There are two comics organizations in Guelph: The Guelph Pen Club arranges a regular “Drink and Draw” at a nearby pub, where artists get together and, well, drink and draw. There is also the Guelph Society of Comic Creators. With this growing community, something we intend to support, The Dragon will participate as a host location for 24 Hour Comics Day in 2009 and forward.
Do you participate in Free Comic Book Day?
Yes we do. It always brings lots of people into the store and we always run out of books!
What aspect of your store are you most proud?
The strong female customer base.
What have been some or your best/most fun promotions/events?
The store signings are the most fun, although we definitely don’t do enough of them! We just had our Grand Opening event and had a fantastic turnout of creators, customers and fans. With the support of Stuart and Kathryn Immonen, Dale Keown, Richard Pace, Scott Chantler, Jay Stephens, Nick Postic and Lar DeSouza we were able to put on a wonderful event. Better yet, we raised $780 for the HERO Initiative, an organization which provides support to comic creators in need.
Have the last few years of Hollywood film releases changed your customer
We saw a crazy spike in Joker hardcover sales when Dark Knight came out, but films like the Hulk and Fantastic Four, which just aren’t very good, don’t really do anything for sales. Watchmen, of course, had a huge impact, as did V for Vendetta.
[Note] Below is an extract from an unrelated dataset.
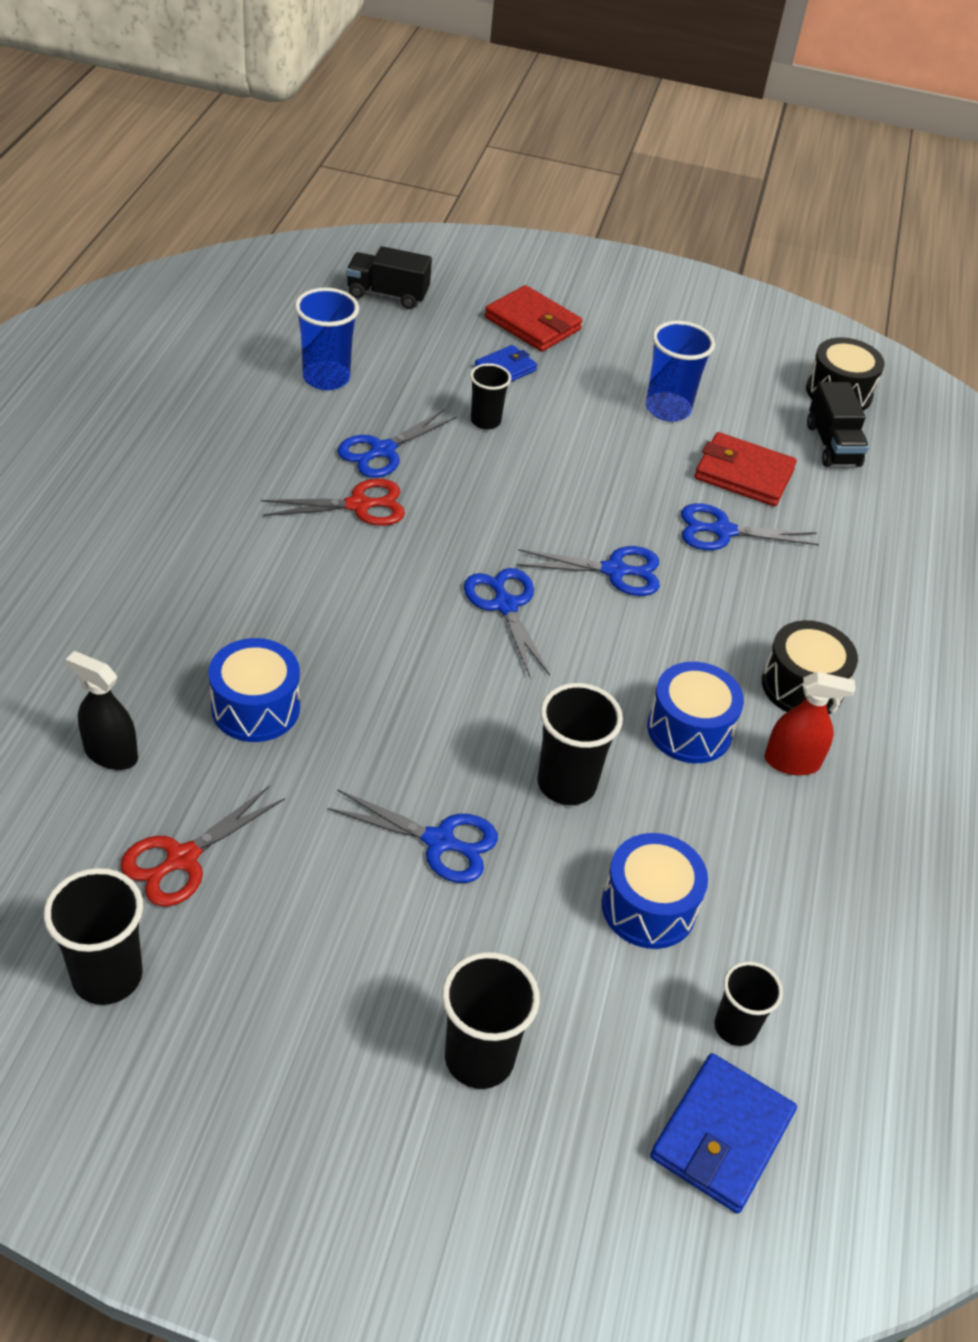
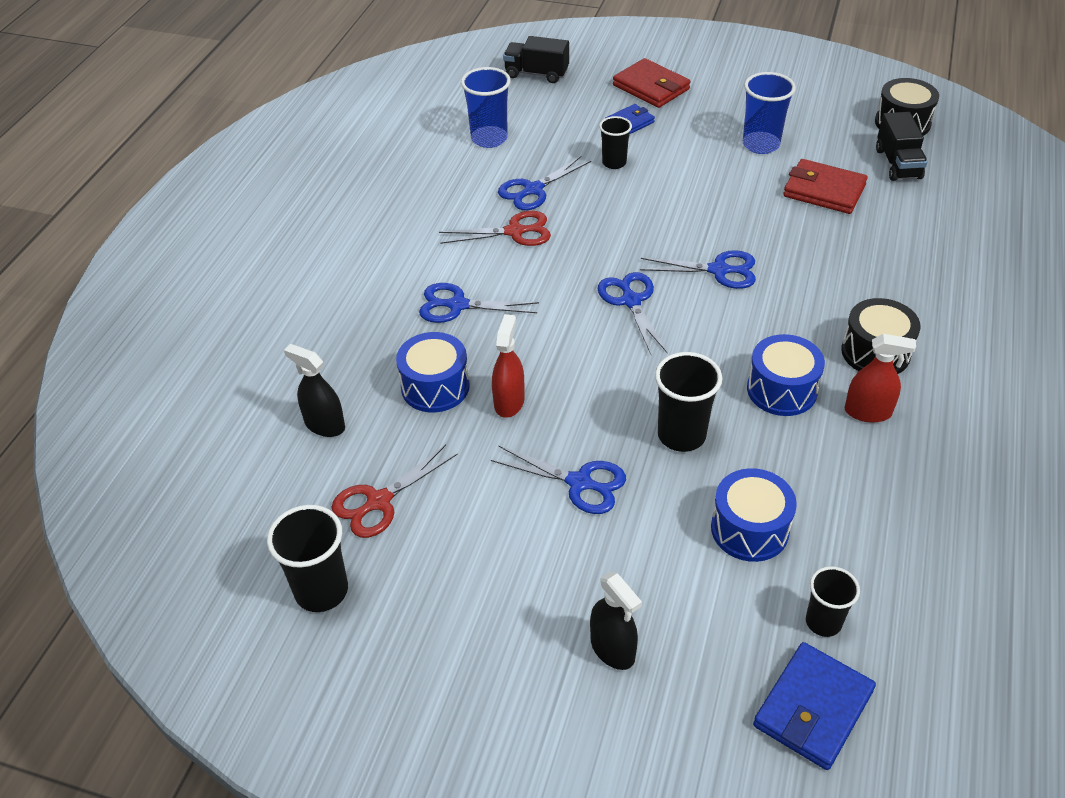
camera: 10 degrees right, 0 degrees up
(351, 732) = (509, 402): none -> red spray bottle
(479, 1058) = (612, 649): black cup -> black spray bottle
(723, 531) = (807, 235): blue scissors -> blue scissors (458, 305)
Graphic Novels have been a growth product for large bookstore chains, does
this affect your customer base or business?
I’ve always had a good stock of graphic novels, but it’s definitely gotten a lot larger. We try to keep as many graphic novels and trade paperbacks in stock as we can, and re-stock them every week. The change over time has been moving from a few shelves with all the books alphabetized, to a lot of shelves with books broken into publisher and then alphabetized, with a section specifically for kids books.
[Editors Note: To prevent any potential conflict of interest The Dragon is ineligible for the Harry Kremer Award for Outstanding Retailer.]